# WHAT IS BEING ASKED
Without the pictures, retype each line below exactly as it stands.

# PROVIDED RECORDS

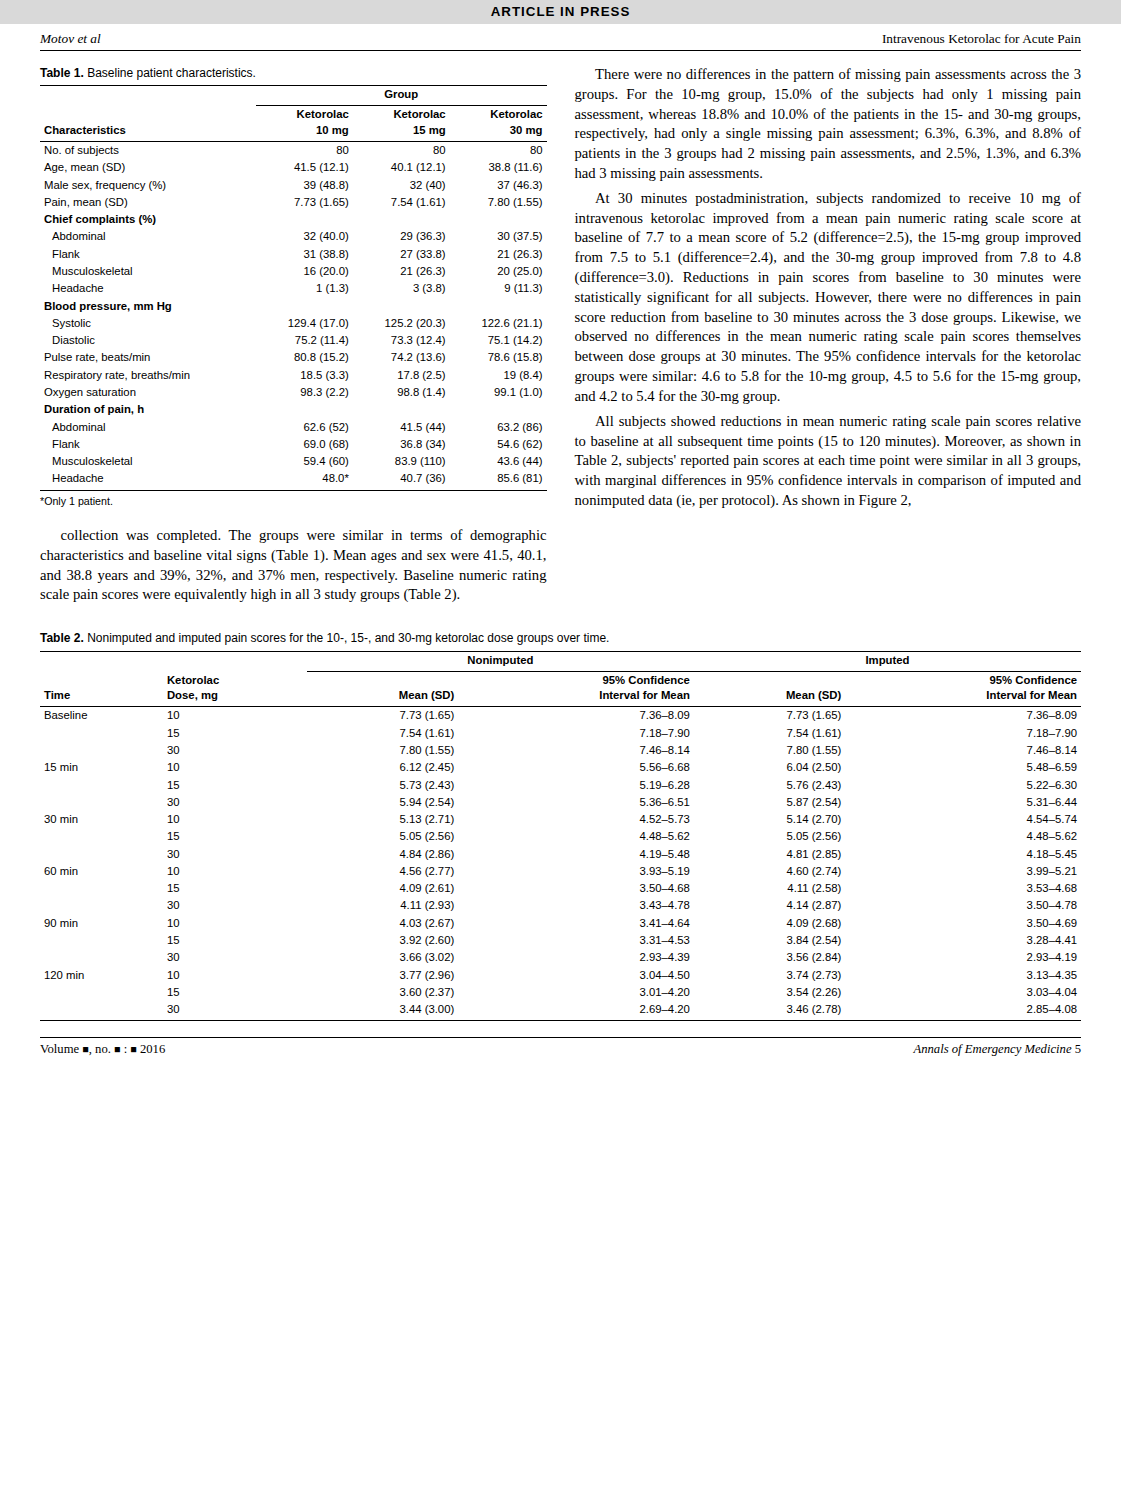ARTICLE IN PRESS
Motov et al
Intravenous Ketorolac for Acute Pain
Table 1. Baseline patient characteristics.
| | Group |
| Characteristics | Ketorolac 10 mg | Ketorolac 15 mg | Ketorolac 30 mg |
| No. of subjects | 80 | 80 | 80 |
| Age, mean (SD) | 41.5 (12.1) | 40.1 (12.1) | 38.8 (11.6) |
| Male sex, frequency (%) | 39 (48.8) | 32 (40) | 37 (46.3) |
| Pain, mean (SD) | 7.73 (1.65) | 7.54 (1.61) | 7.80 (1.55) |
| Chief complaints (%) | | | |
| Abdominal | 32 (40.0) | 29 (36.3) | 30 (37.5) |
| Flank | 31 (38.8) | 27 (33.8) | 21 (26.3) |
| Musculoskeletal | 16 (20.0) | 21 (26.3) | 20 (25.0) |
| Headache | 1 (1.3) | 3 (3.8) | 9 (11.3) |
| Blood pressure, mm Hg | | | |
| Systolic | 129.4 (17.0) | 125.2 (20.3) | 122.6 (21.1) |
| Diastolic | 75.2 (11.4) | 73.3 (12.4) | 75.1 (14.2) |
| Pulse rate, beats/min | 80.8 (15.2) | 74.2 (13.6) | 78.6 (15.8) |
| Respiratory rate, breaths/min | 18.5 (3.3) | 17.8 (2.5) | 19 (8.4) |
| Oxygen saturation | 98.3 (2.2) | 98.8 (1.4) | 99.1 (1.0) |
| Duration of pain, h | | | |
| Abdominal | 62.6 (52) | 41.5 (44) | 63.2 (86) |
| Flank | 69.0 (68) | 36.8 (34) | 54.6 (62) |
| Musculoskeletal | 59.4 (60) | 83.9 (110) | 43.6 (44) |
| Headache | 48.0* | 40.7 (36) | 85.6 (81) |
*Only 1 patient.
collection was completed. The groups were similar in terms of demographic characteristics and baseline vital signs (Table 1). Mean ages and sex were 41.5, 40.1, and 38.8 years and 39%, 32%, and 37% men, respectively. Baseline numeric rating scale pain scores were equivalently high in all 3 study groups (Table 2).
There were no differences in the pattern of missing pain assessments across the 3 groups. For the 10-mg group, 15.0% of the subjects had only 1 missing pain assessment, whereas 18.8% and 10.0% of the patients in the 15- and 30-mg groups, respectively, had only a single missing pain assessment; 6.3%, 6.3%, and 8.8% of patients in the 3 groups had 2 missing pain assessments, and 2.5%, 1.3%, and 6.3% had 3 missing pain assessments.
At 30 minutes postadministration, subjects randomized to receive 10 mg of intravenous ketorolac improved from a mean pain numeric rating scale score at baseline of 7.7 to a mean score of 5.2 (difference=2.5), the 15-mg group improved from 7.5 to 5.1 (difference=2.4), and the 30-mg group improved from 7.8 to 4.8 (difference=3.0). Reductions in pain scores from baseline to 30 minutes were statistically significant for all subjects. However, there were no differences in pain score reduction from baseline to 30 minutes across the 3 dose groups. Likewise, we observed no differences in the mean numeric rating scale pain scores themselves between dose groups at 30 minutes. The 95% confidence intervals for the ketorolac groups were similar: 4.6 to 5.8 for the 10-mg group, 4.5 to 5.6 for the 15-mg group, and 4.2 to 5.4 for the 30-mg group.
All subjects showed reductions in mean numeric rating scale pain scores relative to baseline at all subsequent time points (15 to 120 minutes). Moreover, as shown in Table 2, subjects' reported pain scores at each time point were similar in all 3 groups, with marginal differences in 95% confidence intervals in comparison of imputed and nonimputed data (ie, per protocol). As shown in Figure 2,
Table 2. Nonimputed and imputed pain scores for the 10-, 15-, and 30-mg ketorolac dose groups over time.
| | Nonimputed | Imputed |
| Time | Ketorolac Dose, mg | Mean (SD) | 95% Confidence Interval for Mean | Mean (SD) | 95% Confidence Interval for Mean |
| Baseline | 10 | 7.73 (1.65) | 7.36–8.09 | 7.73 (1.65) | 7.36–8.09 |
| | 15 | 7.54 (1.61) | 7.18–7.90 | 7.54 (1.61) | 7.18–7.90 |
| | 30 | 7.80 (1.55) | 7.46–8.14 | 7.80 (1.55) | 7.46–8.14 |
| 15 min | 10 | 6.12 (2.45) | 5.56–6.68 | 6.04 (2.50) | 5.48–6.59 |
| | 15 | 5.73 (2.43) | 5.19–6.28 | 5.76 (2.43) | 5.22–6.30 |
| | 30 | 5.94 (2.54) | 5.36–6.51 | 5.87 (2.54) | 5.31–6.44 |
| 30 min | 10 | 5.13 (2.71) | 4.52–5.73 | 5.14 (2.70) | 4.54–5.74 |
| | 15 | 5.05 (2.56) | 4.48–5.62 | 5.05 (2.56) | 4.48–5.62 |
| | 30 | 4.84 (2.86) | 4.19–5.48 | 4.81 (2.85) | 4.18–5.45 |
| 60 min | 10 | 4.56 (2.77) | 3.93–5.19 | 4.60 (2.74) | 3.99–5.21 |
| | 15 | 4.09 (2.61) | 3.50–4.68 | 4.11 (2.58) | 3.53–4.68 |
| | 30 | 4.11 (2.93) | 3.43–4.78 | 4.14 (2.87) | 3.50–4.78 |
| 90 min | 10 | 4.03 (2.67) | 3.41–4.64 | 4.09 (2.68) | 3.50–4.69 |
| | 15 | 3.92 (2.60) | 3.31–4.53 | 3.84 (2.54) | 3.28–4.41 |
| | 30 | 3.66 (3.02) | 2.93–4.39 | 3.56 (2.84) | 2.93–4.19 |
| 120 min | 10 | 3.77 (2.96) | 3.04–4.50 | 3.74 (2.73) | 3.13–4.35 |
| | 15 | 3.60 (2.37) | 3.01–4.20 | 3.54 (2.26) | 3.03–4.04 |
| | 30 | 3.44 (3.00) | 2.69–4.20 | 3.46 (2.78) | 2.85–4.08 |
Volume ■, no. ■ : ■ 2016
Annals of Emergency Medicine 5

# OUTPUT FOR THIS TASK
ARTICLE IN PRESS
Motov et al
Intravenous Ketorolac for Acute Pain
Table 1. Baseline patient characteristics.
| | Group |
| Characteristics | Ketorolac 10 mg | Ketorolac 15 mg | Ketorolac 30 mg |
| No. of subjects | 80 | 80 | 80 |
| Age, mean (SD) | 41.5 (12.1) | 40.1 (12.1) | 38.8 (11.6) |
| Male sex, frequency (%) | 39 (48.8) | 32 (40) | 37 (46.3) |
| Pain, mean (SD) | 7.73 (1.65) | 7.54 (1.61) | 7.80 (1.55) |
| Chief complaints (%) | | | |
| Abdominal | 32 (40.0) | 29 (36.3) | 30 (37.5) |
| Flank | 31 (38.8) | 27 (33.8) | 21 (26.3) |
| Musculoskeletal | 16 (20.0) | 21 (26.3) | 20 (25.0) |
| Headache | 1 (1.3) | 3 (3.8) | 9 (11.3) |
| Blood pressure, mm Hg | | | |
| Systolic | 129.4 (17.0) | 125.2 (20.3) | 122.6 (21.1) |
| Diastolic | 75.2 (11.4) | 73.3 (12.4) | 75.1 (14.2) |
| Pulse rate, beats/min | 80.8 (15.2) | 74.2 (13.6) | 78.6 (15.8) |
| Respiratory rate, breaths/min | 18.5 (3.3) | 17.8 (2.5) | 19 (8.4) |
| Oxygen saturation | 98.3 (2.2) | 98.8 (1.4) | 99.1 (1.0) |
| Duration of pain, h | | | |
| Abdominal | 62.6 (52) | 41.5 (44) | 63.2 (86) |
| Flank | 69.0 (68) | 36.8 (34) | 54.6 (62) |
| Musculoskeletal | 59.4 (60) | 83.9 (110) | 43.6 (44) |
| Headache | 48.0* | 40.7 (36) | 85.6 (81) |
*Only 1 patient.
collection was completed. The groups were similar in terms of demographic characteristics and baseline vital signs (Table 1). Mean ages and sex were 41.5, 40.1, and 38.8 years and 39%, 32%, and 37% men, respectively. Baseline numeric rating scale pain scores were equivalently high in all 3 study groups (Table 2).
There were no differences in the pattern of missing pain assessments across the 3 groups. For the 10-mg group, 15.0% of the subjects had only 1 missing pain assessment, whereas 18.8% and 10.0% of the patients in the 15- and 30-mg groups, respectively, had only a single missing pain assessment; 6.3%, 6.3%, and 8.8% of patients in the 3 groups had 2 missing pain assessments, and 2.5%, 1.3%, and 6.3% had 3 missing pain assessments.
At 30 minutes postadministration, subjects randomized to receive 10 mg of intravenous ketorolac improved from a mean pain numeric rating scale score at baseline of 7.7 to a mean score of 5.2 (difference=2.5), the 15-mg group improved from 7.5 to 5.1 (difference=2.4), and the 30-mg group improved from 7.8 to 4.8 (difference=3.0). Reductions in pain scores from baseline to 30 minutes were statistically significant for all subjects. However, there were no differences in pain score reduction from baseline to 30 minutes across the 3 dose groups. Likewise, we observed no differences in the mean numeric rating scale pain scores themselves between dose groups at 30 minutes. The 95% confidence intervals for the ketorolac groups were similar: 4.6 to 5.8 for the 10-mg group, 4.5 to 5.6 for the 15-mg group, and 4.2 to 5.4 for the 30-mg group.
All subjects showed reductions in mean numeric rating scale pain scores relative to baseline at all subsequent time points (15 to 120 minutes). Moreover, as shown in Table 2, subjects' reported pain scores at each time point were similar in all 3 groups, with marginal differences in 95% confidence intervals in comparison of imputed and nonimputed data (ie, per protocol). As shown in Figure 2,
Table 2. Nonimputed and imputed pain scores for the 10-, 15-, and 30-mg ketorolac dose groups over time.
| | Nonimputed | Imputed |
| Time | Ketorolac Dose, mg | Mean (SD) | 95% Confidence Interval for Mean | Mean (SD) | 95% Confidence Interval for Mean |
| Baseline | 10 | 7.73 (1.65) | 7.36–8.09 | 7.73 (1.65) | 7.36–8.09 |
| | 15 | 7.54 (1.61) | 7.18–7.90 | 7.54 (1.61) | 7.18–7.90 |
| | 30 | 7.80 (1.55) | 7.46–8.14 | 7.80 (1.55) | 7.46–8.14 |
| 15 min | 10 | 6.12 (2.45) | 5.56–6.68 | 6.04 (2.50) | 5.48–6.59 |
| | 15 | 5.73 (2.43) | 5.19–6.28 | 5.76 (2.43) | 5.22–6.30 |
| | 30 | 5.94 (2.54) | 5.36–6.51 | 5.87 (2.54) | 5.31–6.44 |
| 30 min | 10 | 5.13 (2.71) | 4.52–5.73 | 5.14 (2.70) | 4.54–5.74 |
| | 15 | 5.05 (2.56) | 4.48–5.62 | 5.05 (2.56) | 4.48–5.62 |
| | 30 | 4.84 (2.86) | 4.19–5.48 | 4.81 (2.85) | 4.18–5.45 |
| 60 min | 10 | 4.56 (2.77) | 3.93–5.19 | 4.60 (2.74) | 3.99–5.21 |
| | 15 | 4.09 (2.61) | 3.50–4.68 | 4.11 (2.58) | 3.53–4.68 |
| | 30 | 4.11 (2.93) | 3.43–4.78 | 4.14 (2.87) | 3.50–4.78 |
| 90 min | 10 | 4.03 (2.67) | 3.41–4.64 | 4.09 (2.68) | 3.50–4.69 |
| | 15 | 3.92 (2.60) | 3.31–4.53 | 3.84 (2.54) | 3.28–4.41 |
| | 30 | 3.66 (3.02) | 2.93–4.39 | 3.56 (2.84) | 2.93–4.19 |
| 120 min | 10 | 3.77 (2.96) | 3.04–4.50 | 3.74 (2.73) | 3.13–4.35 |
| | 15 | 3.60 (2.37) | 3.01–4.20 | 3.54 (2.26) | 3.03–4.04 |
| | 30 | 3.44 (3.00) | 2.69–4.20 | 3.46 (2.78) | 2.85–4.08 |
Volume ■, no. ■ : ■ 2016
Annals of Emergency Medicine 5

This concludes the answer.